Questions To Be Answered This Season: The interesting question facing Rask is how much longer he’s going to hold on to the No. 1 job with the Bruins given that his game has kind of hit a plateau in recent years. Rask is a talented goalie who needs a lot of in-season rest. He has his moments where he needs to be bailed out in the regular season and hasn’t really proven himself to be a dominant big-game goaltender. Enter into the equation Jaroslav Halak, signed as Rask’s backup goalie for this season, and for the next two years. Halak has been a No. 1 for most of his long NHL career and registers as the best goalie that’s ever backed up Rask, so he’s going to challenge Boston’s No. 1 goalie in a way that he’s never been challenged before. That should set up some interesting competition where Halak could take some real playing time from Rask and it could start to open a new chapter where Rask is no longer the clear-cut No. 1.

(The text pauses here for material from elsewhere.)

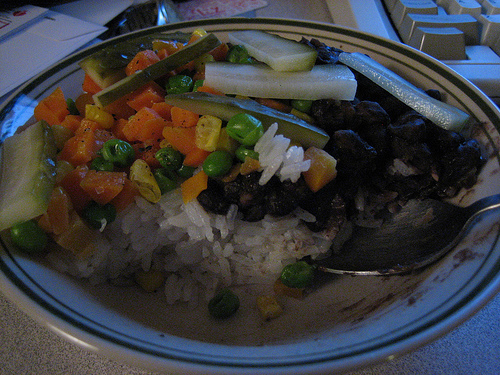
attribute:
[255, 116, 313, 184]
rice — sticky, white, small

In Their Own Words: “Boston fans are passionate — every sport. You know, I’m a fan of sports. I criticize players if I see that they suck, so it’s no different. It’s part of the job. I don’t really know what’s being said and whatnot because I don’t follow it. It’s probably better off that way, but you know, it doesn’t bother me. You know, people can say whatever they feel like, whatever they want, you know. They’re fans, so it won’t affect my job.” –Rask, on being something of a lightning rod for criticism as the No. 1 goalie for the Bruins.  

Overall Outlook: Rask is coming off a fairly solid season as the No. 1 goalie, but some of the same questions remain about his viability in being the goalie on a Stanley Cup-winning team. He’s super-talented and has proven himself with some very strong regular seasons, but he also always seems to come up short in the biggest moments for the Black and Gold. Perhaps Halak will be the guy that finally pushes Rask into that next level where he can carry the Bruins through a few playoff rounds, or win some big regular-season games while standing on his head. It may feel like it’s nit-picking with Rask, but when his strengths and weaknesses force the B’s to spend nearly $10 million in cap space on goaltending, the Bruins need to get the kind of performance that their investment would necessitate.